Inside, the first thing they saw was the amulet, lying in the lower compartment. Yusuf’s hand shook as he picked it up and checked that the parchment was still folded carefully inside.
“I didn’t want to scare you,” he began. “But I’ve just escaped an ambush. There’s no doubt it was Khalid’s men. That’s when they took the amulet. I spent the night wandering around, hiding, looking for a way to get to you.” He spread the family tree in front of her, and quickly took her through it, skipping most of the lines, but the blood was pumping in her ears and a sudden thought occurred to her. She looked again in the safe, and there was the copy of the El Greco painting. She froze; how had it gotten there? And what had happened to Rafi? Was he one of them — or another of their victims? Had they used her as bait to get this drawing? She pushed the thoughts aside and opened the sketch for Yusuf, drawing his attention to the key held in the hand of the celestial creature reaching toward Mary’s lap. They stood motionless as he looked at the key; holding his breath, he took out the key hanging around his neck.
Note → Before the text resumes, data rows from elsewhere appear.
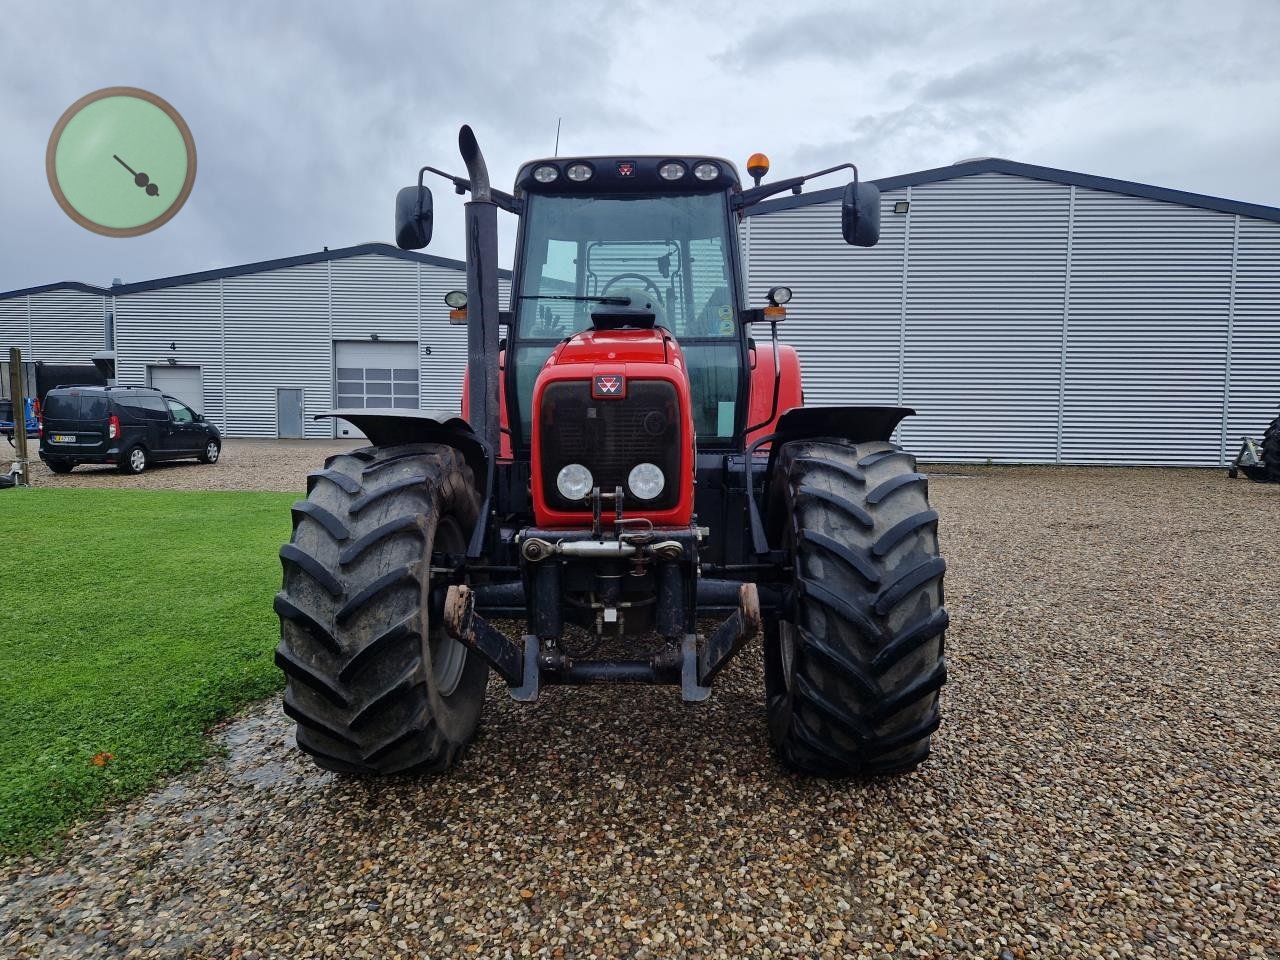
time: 4:22
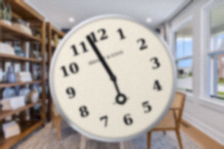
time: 5:58
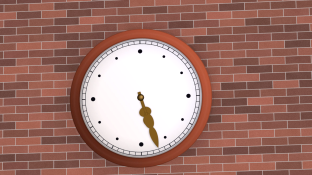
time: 5:27
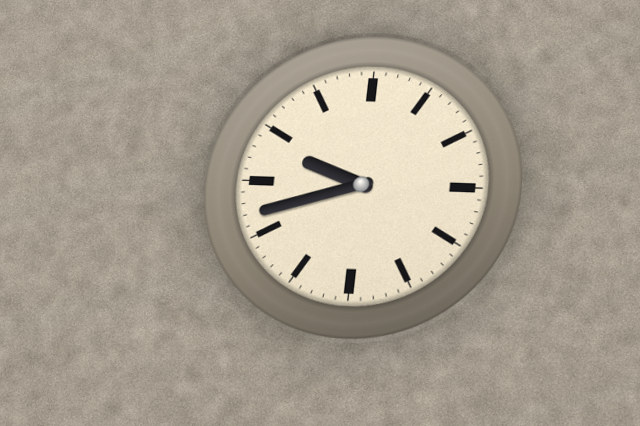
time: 9:42
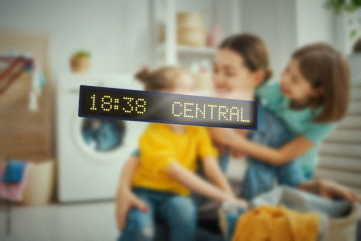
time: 18:38
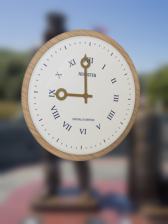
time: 8:59
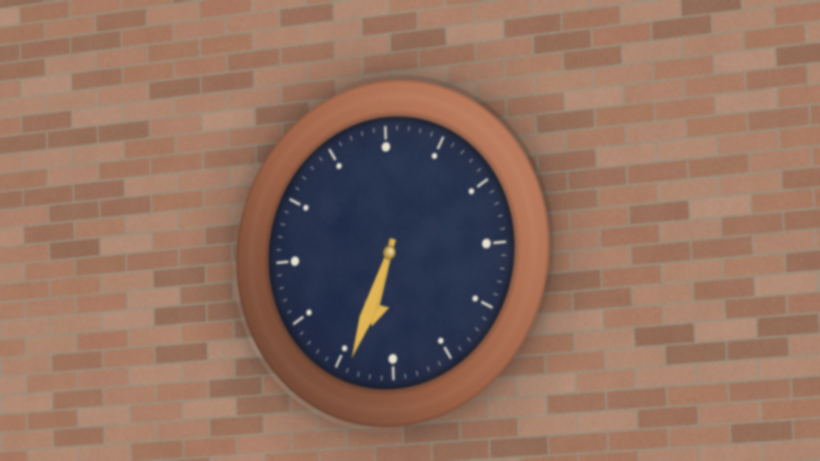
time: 6:34
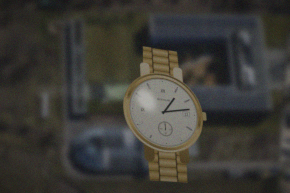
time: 1:13
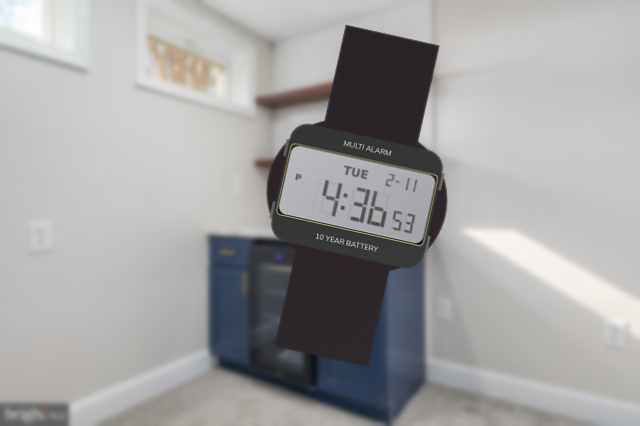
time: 4:36:53
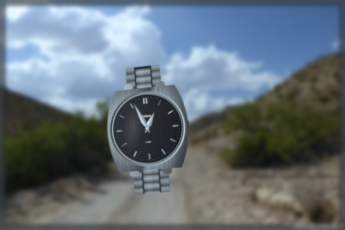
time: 12:56
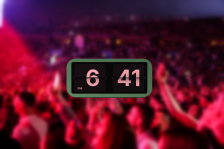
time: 6:41
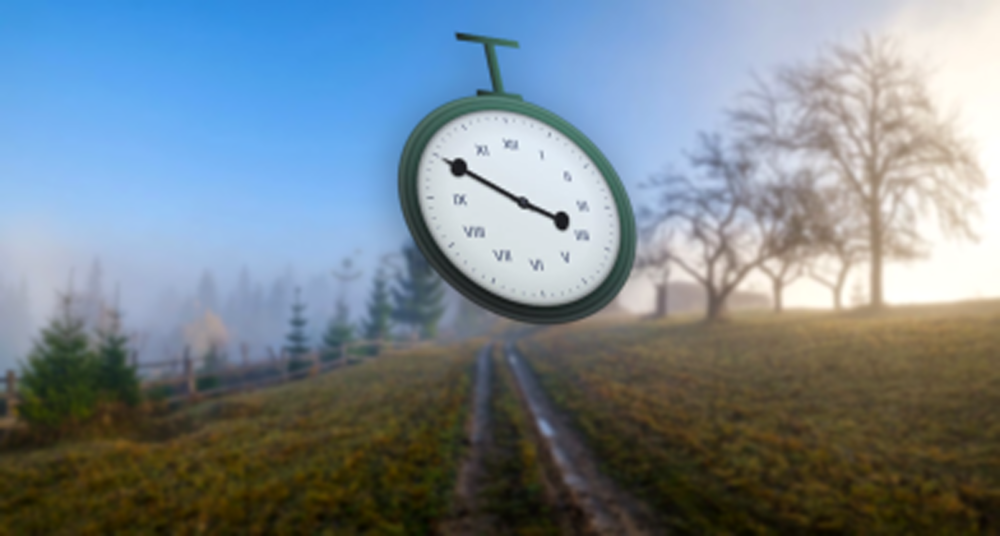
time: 3:50
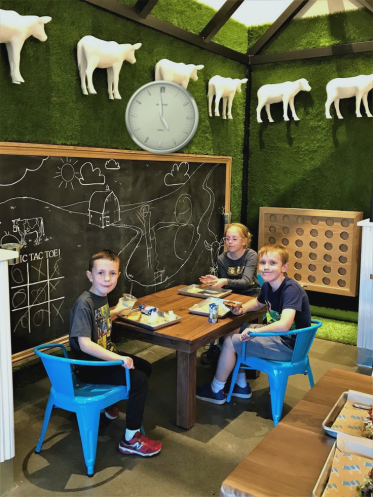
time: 4:59
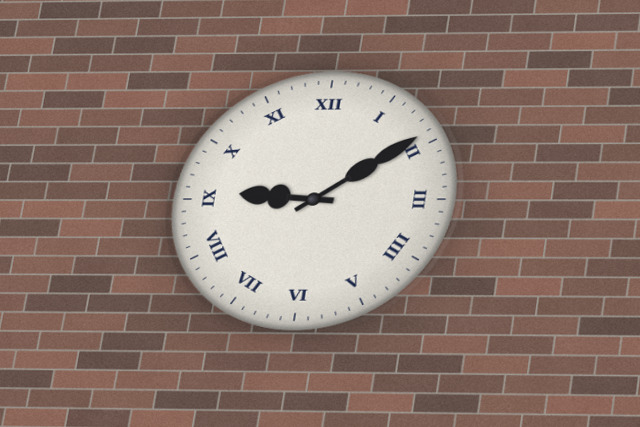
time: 9:09
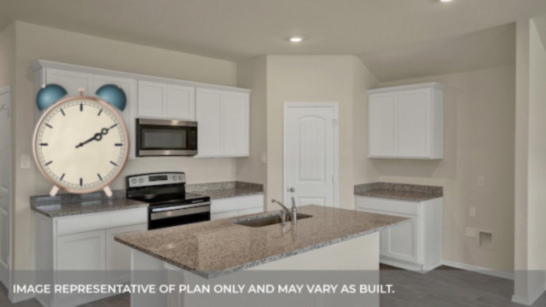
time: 2:10
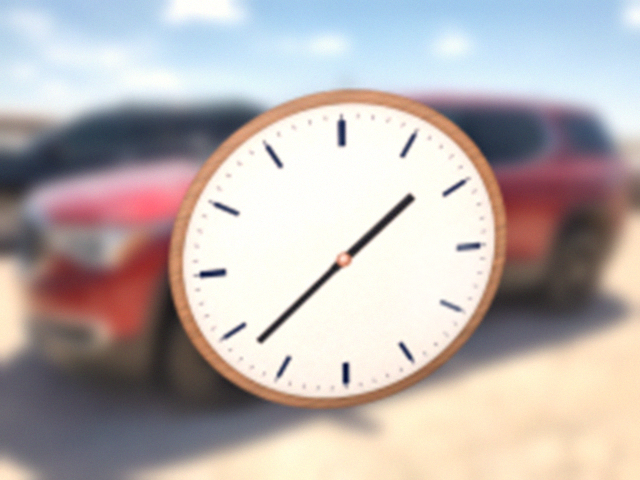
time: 1:38
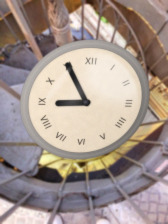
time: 8:55
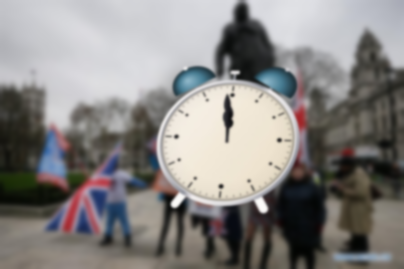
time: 11:59
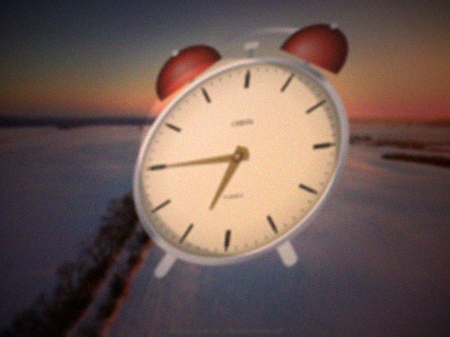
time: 6:45
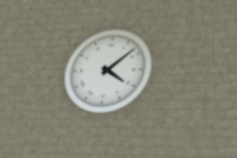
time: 4:08
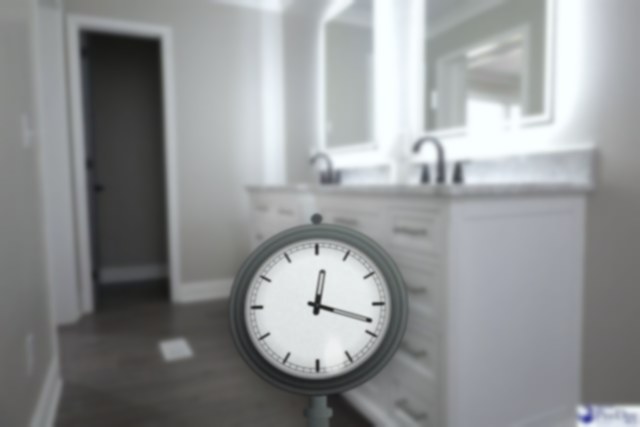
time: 12:18
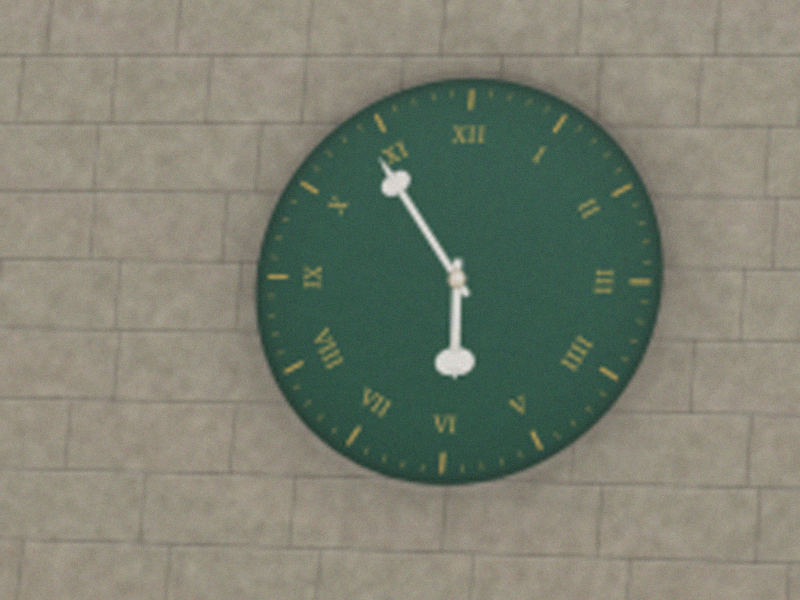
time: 5:54
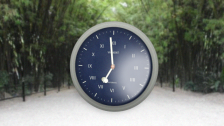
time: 6:59
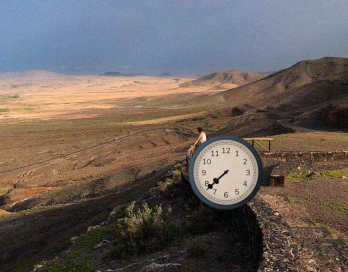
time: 7:38
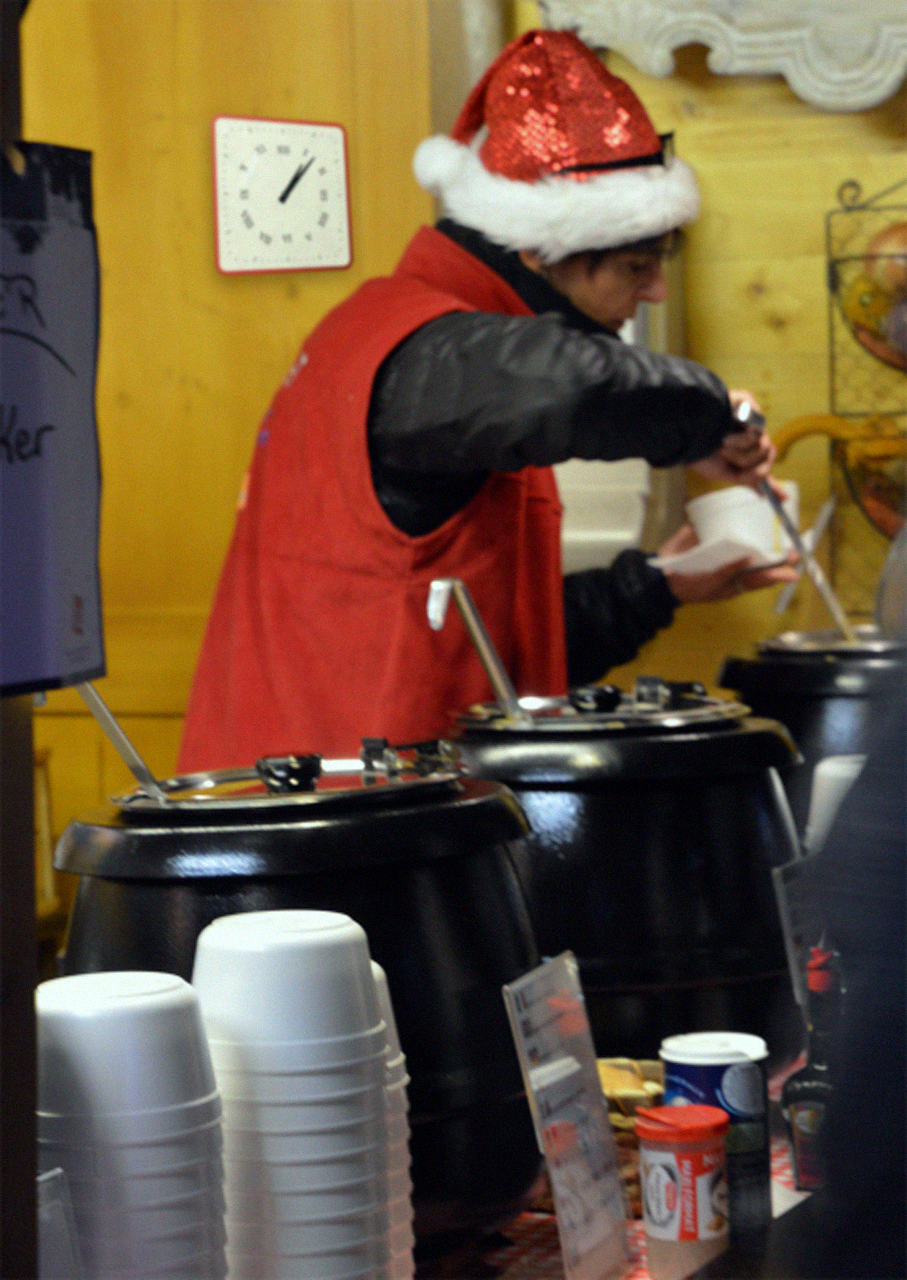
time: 1:07
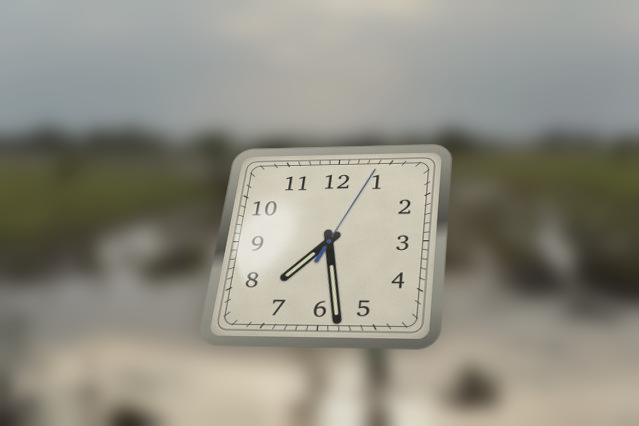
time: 7:28:04
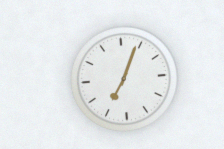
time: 7:04
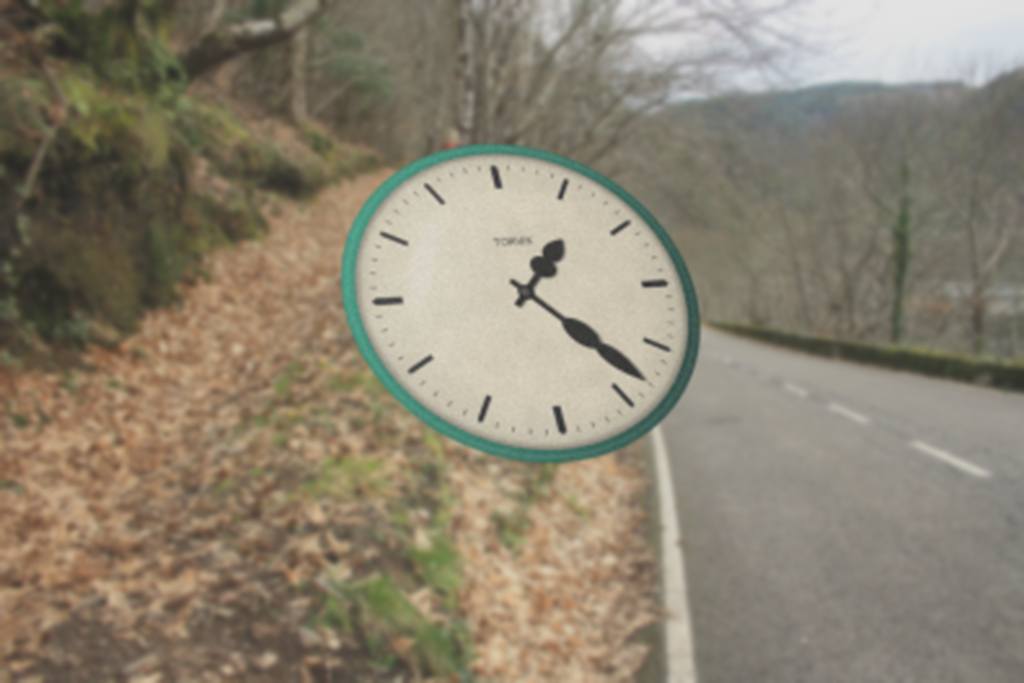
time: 1:23
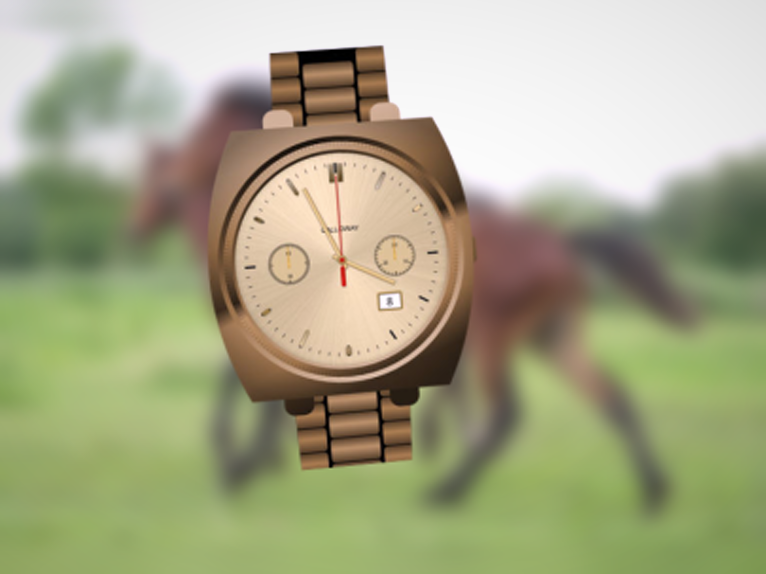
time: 3:56
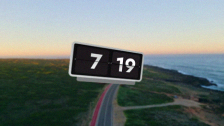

“It’s the same key,” breathed Nora, then told him about the man who had spent a quarter-century of his life in the peaks of Toledo, obsessively looking for that key, and left a copy of it fixed to his gravestone.
“Maybe you’re related to that guy — maybe he’s your lost father! Your mom Halima always talked about how Andalusia had kidnapped her husband …”
Nora went back to the safe and took out the drawing Khalid al-Sibaykhan had showed her one morning in Madrid, to compare it with the copied key stolen from the grave.
“All these are copies of that,” she said, pointing to the key around his neck. “It must be the key.” She emphasized the words the key . She looked around them, struck by the deafening, blinding discovery. Her ears were ringing and her saliva tasted like blood. Her mind was racing against time to create a bomb as big as this explosion Yusuf had caused in her blood.
“What do you think this is all about?”
An obscure instinct was honing in on that threat hung around Yusuf’s neck.
“You’re a Shaybi, Yusuf.”
They stood either side of the key, looking at the two interlinked mihrabs on the bow, and the third, bearing the verses of the Surah of Fidelity, in engraved gold, which watched over their embrace from above.